[Page-level text extractions]
==========
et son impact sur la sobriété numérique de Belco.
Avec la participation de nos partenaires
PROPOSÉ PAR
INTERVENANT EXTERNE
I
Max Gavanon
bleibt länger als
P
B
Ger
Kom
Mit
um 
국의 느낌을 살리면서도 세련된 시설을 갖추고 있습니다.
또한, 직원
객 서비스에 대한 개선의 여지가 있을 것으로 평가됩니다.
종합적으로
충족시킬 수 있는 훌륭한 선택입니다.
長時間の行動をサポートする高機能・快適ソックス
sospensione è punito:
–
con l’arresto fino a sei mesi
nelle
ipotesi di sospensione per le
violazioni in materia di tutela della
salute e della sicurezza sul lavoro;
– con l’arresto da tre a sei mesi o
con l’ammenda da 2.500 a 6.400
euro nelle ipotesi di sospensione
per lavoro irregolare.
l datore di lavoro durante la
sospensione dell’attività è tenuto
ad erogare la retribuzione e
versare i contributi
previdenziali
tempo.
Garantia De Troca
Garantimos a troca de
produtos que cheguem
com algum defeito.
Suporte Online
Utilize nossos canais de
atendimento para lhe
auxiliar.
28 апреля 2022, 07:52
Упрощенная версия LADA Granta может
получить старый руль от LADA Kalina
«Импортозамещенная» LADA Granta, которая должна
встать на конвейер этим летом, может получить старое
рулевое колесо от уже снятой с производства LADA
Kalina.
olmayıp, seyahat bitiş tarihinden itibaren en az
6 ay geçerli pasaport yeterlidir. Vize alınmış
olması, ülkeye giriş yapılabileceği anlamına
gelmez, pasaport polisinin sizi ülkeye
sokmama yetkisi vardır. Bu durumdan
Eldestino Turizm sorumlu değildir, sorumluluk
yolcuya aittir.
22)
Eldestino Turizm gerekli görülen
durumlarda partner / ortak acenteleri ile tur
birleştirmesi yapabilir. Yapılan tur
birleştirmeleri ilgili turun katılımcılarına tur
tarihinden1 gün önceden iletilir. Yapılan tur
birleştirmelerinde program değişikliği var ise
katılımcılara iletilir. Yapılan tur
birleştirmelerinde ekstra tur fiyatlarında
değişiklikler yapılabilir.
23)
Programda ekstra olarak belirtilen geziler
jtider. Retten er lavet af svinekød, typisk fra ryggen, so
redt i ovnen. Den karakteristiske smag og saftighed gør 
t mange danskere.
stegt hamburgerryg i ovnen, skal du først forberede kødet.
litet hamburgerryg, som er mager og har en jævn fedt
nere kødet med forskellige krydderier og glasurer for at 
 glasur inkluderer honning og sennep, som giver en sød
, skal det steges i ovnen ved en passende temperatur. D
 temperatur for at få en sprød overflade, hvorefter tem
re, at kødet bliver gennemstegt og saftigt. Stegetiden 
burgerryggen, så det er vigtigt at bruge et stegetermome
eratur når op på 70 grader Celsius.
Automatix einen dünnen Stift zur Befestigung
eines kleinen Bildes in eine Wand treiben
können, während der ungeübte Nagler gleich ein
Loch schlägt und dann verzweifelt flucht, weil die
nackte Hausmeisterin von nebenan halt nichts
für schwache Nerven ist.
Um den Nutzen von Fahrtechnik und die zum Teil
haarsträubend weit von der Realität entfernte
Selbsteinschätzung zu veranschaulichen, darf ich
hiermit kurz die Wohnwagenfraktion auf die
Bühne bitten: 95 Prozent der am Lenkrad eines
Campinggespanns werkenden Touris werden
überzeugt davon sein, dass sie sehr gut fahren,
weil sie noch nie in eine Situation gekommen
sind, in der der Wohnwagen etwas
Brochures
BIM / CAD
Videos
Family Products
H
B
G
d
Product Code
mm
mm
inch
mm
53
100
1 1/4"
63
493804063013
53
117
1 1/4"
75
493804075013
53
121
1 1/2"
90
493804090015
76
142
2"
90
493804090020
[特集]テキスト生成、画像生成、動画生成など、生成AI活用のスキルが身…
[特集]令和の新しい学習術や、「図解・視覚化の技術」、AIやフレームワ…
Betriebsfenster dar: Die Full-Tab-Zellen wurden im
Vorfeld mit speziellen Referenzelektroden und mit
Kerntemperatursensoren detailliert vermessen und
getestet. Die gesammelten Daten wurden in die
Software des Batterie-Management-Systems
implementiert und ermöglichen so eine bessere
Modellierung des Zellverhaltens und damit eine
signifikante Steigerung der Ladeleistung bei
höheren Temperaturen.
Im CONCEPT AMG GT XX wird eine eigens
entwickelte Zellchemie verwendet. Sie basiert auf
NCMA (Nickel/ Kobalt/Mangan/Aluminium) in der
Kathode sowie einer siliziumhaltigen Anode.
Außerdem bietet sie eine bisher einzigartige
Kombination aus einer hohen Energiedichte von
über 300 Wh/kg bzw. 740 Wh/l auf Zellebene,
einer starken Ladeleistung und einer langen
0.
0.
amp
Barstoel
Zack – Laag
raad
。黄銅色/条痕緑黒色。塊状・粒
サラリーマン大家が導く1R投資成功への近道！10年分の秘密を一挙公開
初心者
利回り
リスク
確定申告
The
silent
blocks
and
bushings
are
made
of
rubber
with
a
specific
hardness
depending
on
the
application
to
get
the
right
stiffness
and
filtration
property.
==========
▸ Job item: Return, word for word, the lines of the data above from the line with "re, at kødet" through the line with "Campinggespanns werkenden Touris werden", inclusive.

▸ Result:
re, at kødet bliver gennemstegt og saftigt. Stegetiden 
burgerryggen, så det er vigtigt at bruge et stegetermome
eratur når op på 70 grader Celsius.
Automatix einen dünnen Stift zur Befestigung
eines kleinen Bildes in eine Wand treiben
können, während der ungeübte Nagler gleich ein
Loch schlägt und dann verzweifelt flucht, weil die
nackte Hausmeisterin von nebenan halt nichts
für schwache Nerven ist.
Um den Nutzen von Fahrtechnik und die zum Teil
haarsträubend weit von der Realität entfernte
Selbsteinschätzung zu veranschaulichen, darf ich
hiermit kurz die Wohnwagenfraktion auf die
Bühne bitten: 95 Prozent der am Lenkrad eines
Campinggespanns werkenden Touris werden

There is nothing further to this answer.